* **Job**: Only the lines from the start of the data through the one containing "Ore Crusher at Best Price in India" belong in your answer; return them exactly.

○ ○ ○ ○ ○

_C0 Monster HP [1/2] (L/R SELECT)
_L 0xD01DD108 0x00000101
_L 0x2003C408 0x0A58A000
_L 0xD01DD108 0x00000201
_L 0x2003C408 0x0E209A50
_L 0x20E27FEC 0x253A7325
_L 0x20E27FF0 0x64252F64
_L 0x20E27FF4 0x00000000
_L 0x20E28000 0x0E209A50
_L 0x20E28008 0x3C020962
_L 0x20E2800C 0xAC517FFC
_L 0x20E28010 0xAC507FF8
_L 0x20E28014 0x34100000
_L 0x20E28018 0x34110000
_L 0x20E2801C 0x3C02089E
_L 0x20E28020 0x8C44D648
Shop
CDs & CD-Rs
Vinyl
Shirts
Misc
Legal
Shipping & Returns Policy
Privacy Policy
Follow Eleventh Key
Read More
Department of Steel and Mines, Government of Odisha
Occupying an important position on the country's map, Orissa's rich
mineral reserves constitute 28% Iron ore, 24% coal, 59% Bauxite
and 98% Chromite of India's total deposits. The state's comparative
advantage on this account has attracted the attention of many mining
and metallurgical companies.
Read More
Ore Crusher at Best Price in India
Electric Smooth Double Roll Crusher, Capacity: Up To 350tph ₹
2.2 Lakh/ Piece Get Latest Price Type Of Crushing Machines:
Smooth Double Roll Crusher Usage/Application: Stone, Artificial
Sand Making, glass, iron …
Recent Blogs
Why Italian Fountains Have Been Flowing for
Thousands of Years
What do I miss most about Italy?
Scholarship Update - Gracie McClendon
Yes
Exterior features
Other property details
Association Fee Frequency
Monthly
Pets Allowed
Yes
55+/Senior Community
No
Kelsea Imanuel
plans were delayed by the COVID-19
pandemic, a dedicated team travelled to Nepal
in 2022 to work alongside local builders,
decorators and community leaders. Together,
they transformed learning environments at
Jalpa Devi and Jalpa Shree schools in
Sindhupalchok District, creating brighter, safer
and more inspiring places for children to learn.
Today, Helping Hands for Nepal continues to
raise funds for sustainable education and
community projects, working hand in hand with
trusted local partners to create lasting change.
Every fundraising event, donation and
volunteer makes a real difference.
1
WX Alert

○ ○ ○ ○ ○

* **Task output**:
_C0 Monster HP [1/2] (L/R SELECT)
_L 0xD01DD108 0x00000101
_L 0x2003C408 0x0A58A000
_L 0xD01DD108 0x00000201
_L 0x2003C408 0x0E209A50
_L 0x20E27FEC 0x253A7325
_L 0x20E27FF0 0x64252F64
_L 0x20E27FF4 0x00000000
_L 0x20E28000 0x0E209A50
_L 0x20E28008 0x3C020962
_L 0x20E2800C 0xAC517FFC
_L 0x20E28010 0xAC507FF8
_L 0x20E28014 0x34100000
_L 0x20E28018 0x34110000
_L 0x20E2801C 0x3C02089E
_L 0x20E28020 0x8C44D648
Shop
CDs & CD-Rs
Vinyl
Shirts
Misc
Legal
Shipping & Returns Policy
Privacy Policy
Follow Eleventh Key
Read More
Department of Steel and Mines, Government of Odisha
Occupying an important position on the country's map, Orissa's rich
mineral reserves constitute 28% Iron ore, 24% coal, 59% Bauxite
and 98% Chromite of India's total deposits. The state's comparative
advantage on this account has attracted the attention of many mining
and metallurgical companies.
Read More
Ore Crusher at Best Price in India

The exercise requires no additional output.